Youth as Receptacles. Treats the experiences, ideas, and knowledge of young people as unimportant or meaningless by allowing adults to “dump” their knowledge on youth without their input.
Youth as Recipients. The notion that children and youth are incapable of making or taking informed, practical, and powerful choices and action that affects themselves and others.
Youth as Informants. Children and youth know things about children and youth, and that much cannot be disputed. Focus groups, advisory boards, interviews… all information sources, all for different reasons.
Youth as Promoters. “Who better to sell stuff to youth than youth themselves?” That quickly explains why mall stores can pay so little to workers – they want youth to work there, and presumably youth can live on less because of their reliance on their parents.
New Roles for Young People
With the development of new technology, new learning experiences, and different avenues for participation throughout our communities, young people have assumed, been assigned, and have co-created new roles for Youth Voice.
Youth as Facilitators. Knowledge comes from study, experience, and reflection. Engaging young people as teachers helps reinforce their commitment to learning and the subject they are teaching; it also engages both young and older learners in exciting ways. 
Youth as Researchers. Identifying issues, surveying interests, analyzing findings, and developing projects in response are all powerful avenues for Youth Voice.
Youth as Planners – Planning includes program design, event planning, curriculum development, and hiring staff. Youth planning activities can lend validity, creativity, and applicability to abstract concepts and broad outcomes.
Youth as Organizers – Community organizing happens when leaders bring together everyone in a community in a role that fosters social change. Youth community organizers focus on issues that affect themselves and their communities; they rally their peers, families, and community members for action.
Youth as Decision-Makers. Making rules in classrooms is not the only way to engage young people in decision-making. Committees, board membership, and other forms of representation and leadership reinforce the significance of Youth Voice throughout communities.
Youth as Advocates – When young people stand for their beliefs and understand the impact of their voices, they can represent their families and communities with pride, courage, and ability.
Youth as Evaluators. Assessing and evaluating the effects of programs, classes, activities, and projects can promote Youth Voice in powerful ways. Young people can learn that their opinions are important, and their experiences are valid indicators of success. 
Youth as Specialists – Envisioning roles for youth to teach youth is relatively easy; seeing new roles for youth to teach adults is more challenging. Youth specialists bring expert knowledge about particular subjects to programs and organizations, enriching everyone’s ability to be more effective.

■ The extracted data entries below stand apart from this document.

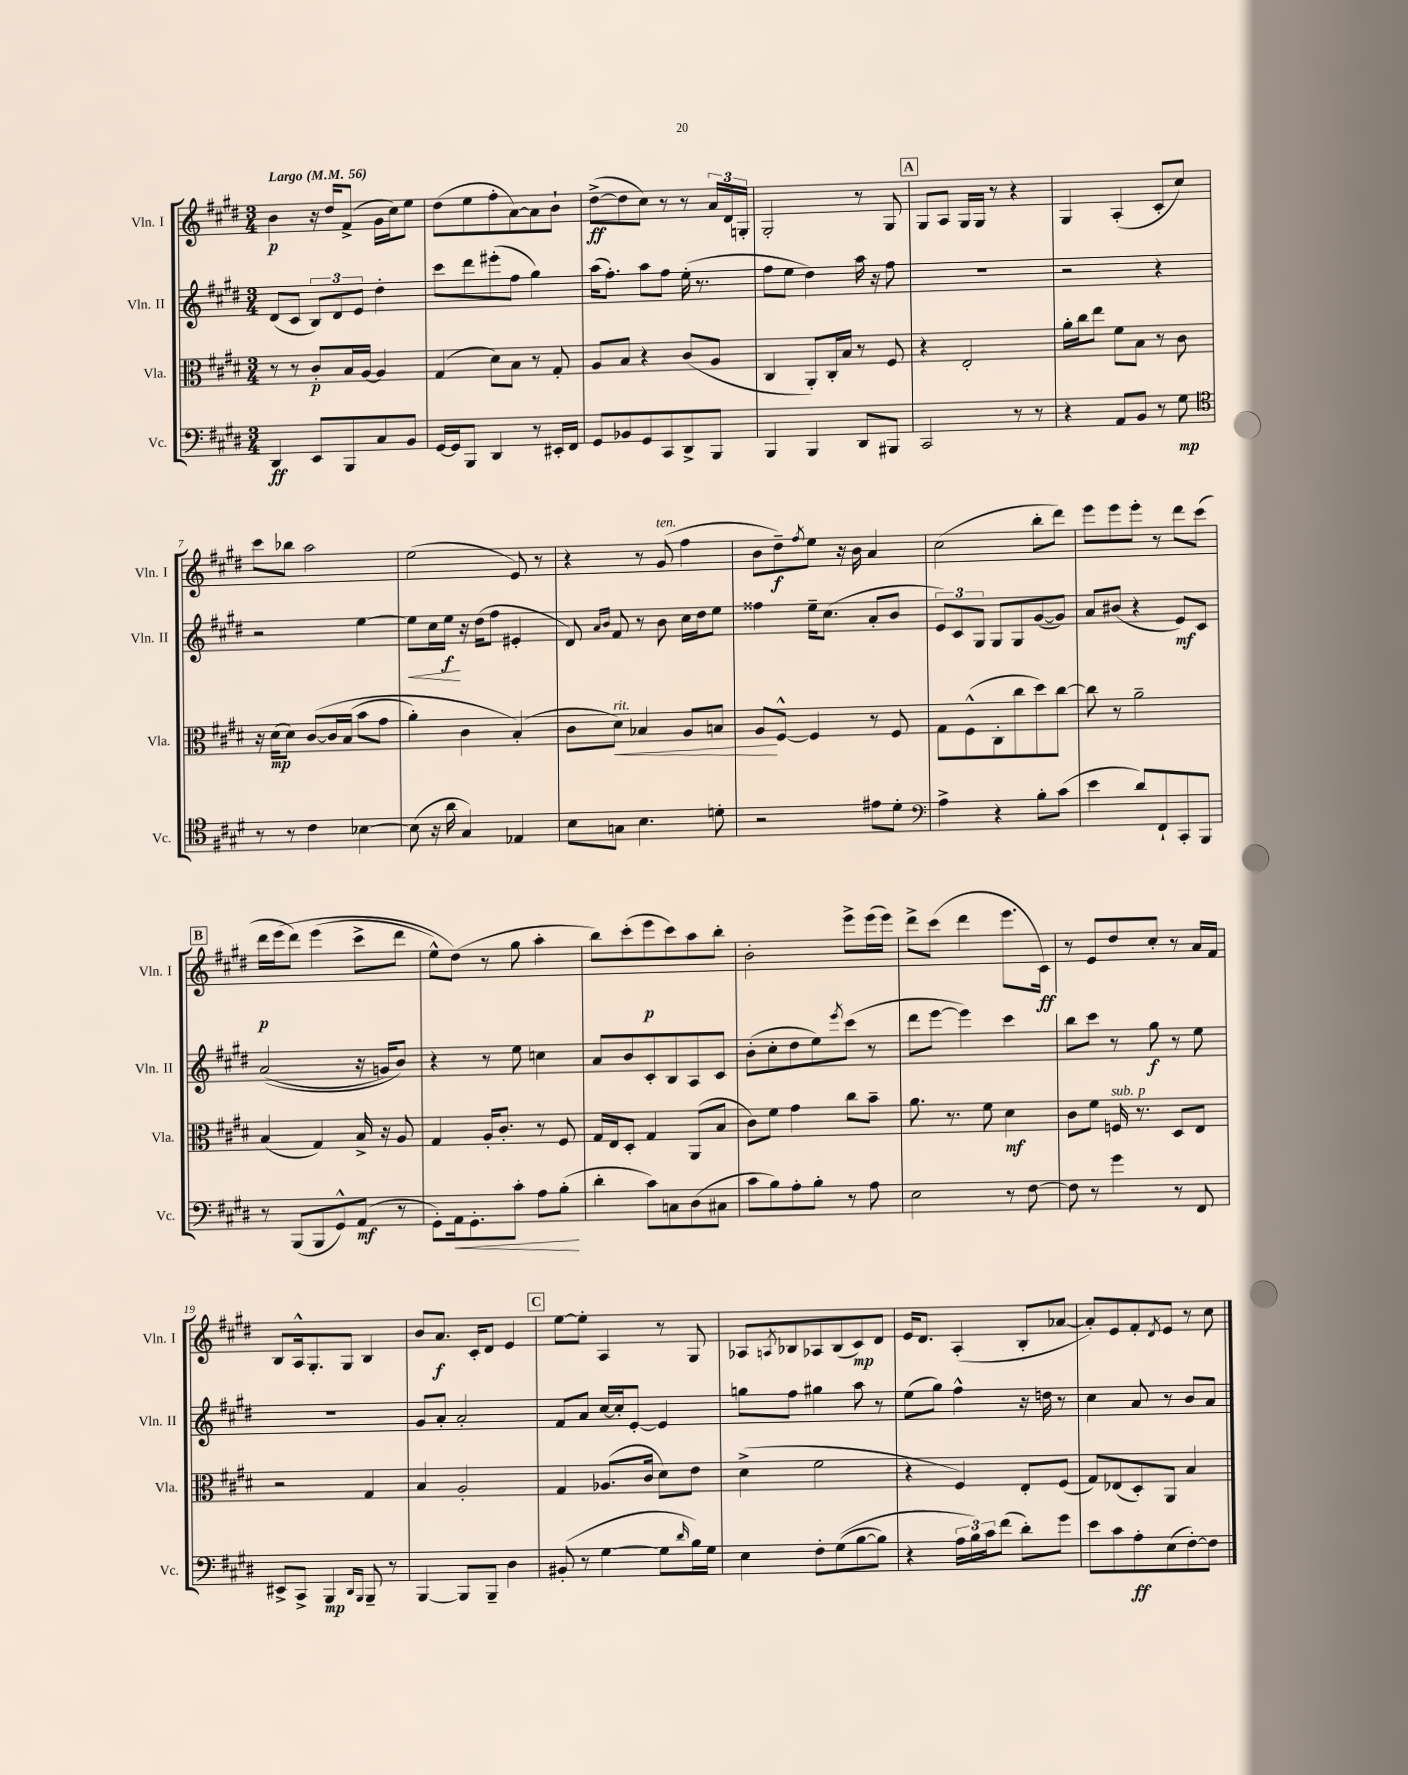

**kern	**kern	**kern	**kern
*staff4	*staff3	*staff2	*staff1
*clefF4	*clefC3	*clefG2	*clefG2
*k[f#c#g#d#]	*k[f#c#g#d#]	*k[f#c#g#d#]	*k[f#c#g#d#]
*M3/4	*M3/4	*M3/4	*M3/4
*MM56	*MM56	*MM56	*MM56
4DD#/	8r	(8d#/L	4b\
.	8r	8c#/J	.
8EE/L	8c#'/L	12B/L)	16r
.	.	.	16dd#/LK
.	.	12d#/	.
8BBB/	16B/L	.	(8f#^/J
.	.	12e/J	.
.	[16A/JJ	.	.
8C#/	4A/]	4dd#'\	16g#\LL
.	.	.	16cc#\J)
8BB/J	.	.	8ee\J
=	=	=	=
[16GG#/LL	(4G#/	8ccc#\L	(8dd#\L
16GG#/]J	.	.	.
8BBB/J	.	8ddd#\	8ee\
4DD#/	8d#\L)	(8eee#'\	8ff#'\
.	8B\J	8ff#\J	[8a\)
8r	8r	4gg#\)	8a\]
16EE#'/LL	8G#'/	.	8b`\J
16FF#/JJ	.	.	.
=	=	=	=
8GG#/L	8A/L	(16aa\LK	([8dd#^\L
.	.	8.ff#'\J)	.
8BB-/	8B/J	.	8dd#\]
8GG#/	4r	8aa\L	8cc#\J)
8CC#/	.	8ff#\J	8r
8DD#^/	(8c#/L	(16ee'\	8r
.	.	8.r	.
8BBB/J	8A/J	.	24a/LL
.	.	.	24d#/
.	.	.	24G'/JJ
=	=	=	=
4BBB/	4C#/	8ff#\L	2G#'/
.	.	8ee\J	.
4BBB/	8AA'/L)	4dd#\)	.
.	16C#'/L	.	.
.	16B/JJ	.	.
8DD#/L	8r	16aa\	8r
.	.	16r	.
8BBB#/J	8F#/	8ff#\	8G#/
=	=	=	=
2CC#/	4r	2.r	8G#/L
.	.	.	8A/J
.	2E'/	.	16G#/LL
.	.	.	16G#/JJ
.	.	.	8r
8r	.	.	4r
8r	.	.	.
=	=	=	=
4r	16a'\LL	2r	4G#/
.	16cc#\J	.	.
.	8ee\J	.	.
8AA/L	8f#\L	.	(4A'/
8BB/J	8B\J	.	.
8r	8r	4r	8c#'/L
8G#\	8c#\	.	8cc#/J)
=	=	=	=
*clefC4	*	*	*
8r	16r	2r	8ccc#\L
.	(16d#\LK	.	.
8r	8d#\J)	.	8bb-\J
4c#\	&([8c#/L	.	2aa\
.	16c#/]L	.	.
.	(16B/JJ	.	.
[4B-\	8b\L	[4ee\	.
.	8g#\J	.	.
=	=	=	=
(8B-\]	4a'\)	8ee\]L	(2ee\
16r	.	16cc#\L	.
16a\	.	16ee\JJ	.
4G#/)	4c#\	16r	.
.	.	(16dd#\LK	.
.	.	8ff#\J	.
4E-/	(4B'/&)	4e#'/	8e/)
.	.	.	8r
=	=	=	=
8B\L	8c#\L	8d#/)	4r
.	.	16qqa/LL	.
.	.	16qqb/JJ	.
8G\J	8d#\J)	8f#/	.
4.B\	4B-/	8r	8r
.	.	8b\	(8g#/
.	8A/L	16cc#\LL	4ff#\
.	.	16dd#\J	.
8d'\	8B/J	8ee\J	.
=	=	=	=
2r	8A/L	4ff##\	8b\L
.	[8F#^^/J	.	8dd#~\)
.	.	.	8qff#/
.	4F#/]	16ee~\LK	8ee\J
.	.	(8.cc#\J	.
.	.	.	16r
.	.	.	16b\
8e#\L	8r	8a'/L	4a/
8d#'\J	8F#/	8b/J	.
=	=	=	=
*clefF4	*	*	*
4A^\	8G#\L	12e/L)	(2cc#\
.	.	12c#/	.
.	(8F#^^\	.	.
.	.	12G#/J	.
4r	8C#'\	8G#/L	.
.	8cc#\	8G#/	.
8B'\L	8dd#\)	([8g#/	8bb'\L
(8c#\J	[8cc#\J	8g#/]J)	8ddd#\J)
=	=	=	=
4e\	8cc#\]	8a/L	8eee\L
.	8r	(8b#/J	8eee\
8d#/L)	2a~\	4r	8eee'\J
8FF#`/	.	.	8r
8CC#'/	.	8e/L)	8ddd#\L
8BBB/J	.	8c#/J	(8ccc#\J
=	=	=	=
8r	(4B/	&((2a/	16ddd#\LL
.	.	.	&(16eee\J
(8BBB/L	.	.	8ddd#\J)
8BBB/	4G#/)	.	(4eee\
8GG#^^/)	.	.	.
(8AA/J	16B^/	16r	8ccc#^\L
.	16r	16g/LK)	.
8r	8A/	8b/J&)	8ddd#\J
=	=	=	=
8GG#'\L)	4G#/	4r	8ee^^\L)
16AA\k	.	.	(8dd#\J&)
8.GG#'\	.	.	.
.	16A'/LK	8r	8r
.	8.c#'/J	.	.
8c#'\J	.	8ee\	8gg#\
8A\L	8r	4cc\	4aa'\
(8B'\J	8F#/	.	.
=	=	=	=
4d#'\	16G#/LL	8a/L	8bb\L)
.	16E/J	.	.
.	8D#'/J	8b/	(8ccc#'\
8c#\L)	4G#/	8c#'/	8eee\
8C\	.	8B/	8ccc#\)
(8D#\	(8AA/L	8A/	8aa\
8C#\J	8B/J	8c#/J	8bb'\J
=	=	=	=
8c#\L	8c#\L)	(8b'\L	2b'\
8B\)	8f#\J	8cc#'\	.
8A'\	4g#\	8dd#\	.
8B'\J	.	8ee\)	.
.	.	8qeee/	.
8r	8cc#\L	(8ccc#\J	8eee^\L
8A\	8b~\J	8r	(16eee\L
.	.	.	16eee\JJ)
=	=	=	=
2E\	8.a\	8ddd#\L	8ddd#^\L
.	.	[8eee\J	(8ccc#\J
.	8.r	.	.
.	.	4eee\])	4ddd#\
.	8f#\	.	.
8r	4d#\	4ccc#\	8.eee\L
[8F#\	.	.	.
.	.	.	16c#\Jk)
=	=	=	=
8F#\]	8c#\L	8bb\L	8r
8r	8f#\J	8ccc#\J	8e/L
4g#\	16F/	8r	8dd#/
.	8.r	.	.
.	.	8gg#\	8cc#'/J
8r	8D#/L	8r	8r
8FF#/	8E/J	8ee\	16a/LL
.	.	.	16f#/JJ
=	=	=	=
8EE#^/L	2r	2.r	8B/L
8CC#^/J	.	.	16A^^/k
.	.	.	8.G#'/
4BBB/	.	.	.
.	.	.	8G#/J
16qqDD#/LL	.	.	.
16qqBBB/JJ	.	.	.
8BBB~/	4G#/	.	4B/
8r	.	.	.
=	=	=	=
[4BBB/	4B/	8g#/L	8b/L
.	.	8a'/J	8.a/J
8BBB/]L	2A'/	2a'/	.
.	.	.	16c#'/LK
8BBB~/J	.	.	8d#/J
4D#\	.	.	4e/
=	=	=	=
(8BB#'/	4G#/	8f#/L	[8ee\L
8r	.	8a/J	8ee'\]J
[4G#\	(8.A-/L	[16cc#/LL	4A/
.	.	16cc#'/]J	.
.	.	[8e'/J	.
.	16c#/Jk	.	.
8G#\]L	8d#\L)	4e/]	8r
16qqd#/	.	.	.
16B\L)	8e\J	.	8G#/
16G#\JJ	.	.	.
=	=	=	=
4E\	(4d#^\	8gg\L	8A-/L
.	.	.	8qA/
.	.	8ff#\J	8B-/
8F#'\L	2f#\	4gg#\	8A-/
&((8G#\	.	.	(8B-/
[8B\	.	8aa\	8c#/)
8B\]J)	.	8r	8d#/J
=	=	=	=
4r	4r	(8ee\L	16e/LK
.	.	.	8.d#/J
.	.	8gg#\J)	.
24A\LL	4F#/)	4ff#^^\	(4A'/
24B\&)	.	.	.
24c#\J	.	.	.
(8f#\J	.	.	.
8d#'\L)	8E'/L	16r	8B'/L
.	.	16dd\	.
8g#\J	(8F#/J	8r	[8a-/J
=	=	=	=
8e\L	8G#/L)	4cc#\	8a-'/]L)
8c#\	(8E-/	.	8e/
8A'\	8D#'/)	8a/	8f#'/
.	.	.	8qd#/
(8E\	8AA/J	8r	8e/J
[8F#'\)	4B/	8b/L	8r
8F#\]J	.	8a/J	8cc#\
==	==	==	==
*-	*-	*-	*-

More Roles for Young People
Each of the following roles can be a successful way to engage young people. Every position is different, offering a variety of perspectives and actions for youth to share their perspectives and take action.
Youth as...
  • Advisors
  • Designers
  • Teachers
  • Grant-makers
  • Planners
  • Lobbyists
  • Trainers
  • Philanthropists
  • Politicians
  • Recruiters
  • Social entrepreneurs
  • Paid staff
  • Mentors
  • Decision makers
  • Activity Leaders
  • Policy makers
Creating Engaging Lifestyles
Youth Voice is a logical starting point for any organization that wants to serve its constituency more effectively. It is also a powerful avenue for actually changing the lives of young people. By taking a constructivist approach to Youth Voice, communities can truly sustain young peoples’ engagement throughout society. That means acknowledging what young people already know, expanding their exposure to, knowledge of, and opportunities to generate new thinking. All of the models above can help educators weave an intricate blanket of engagement that captures people for all their lives.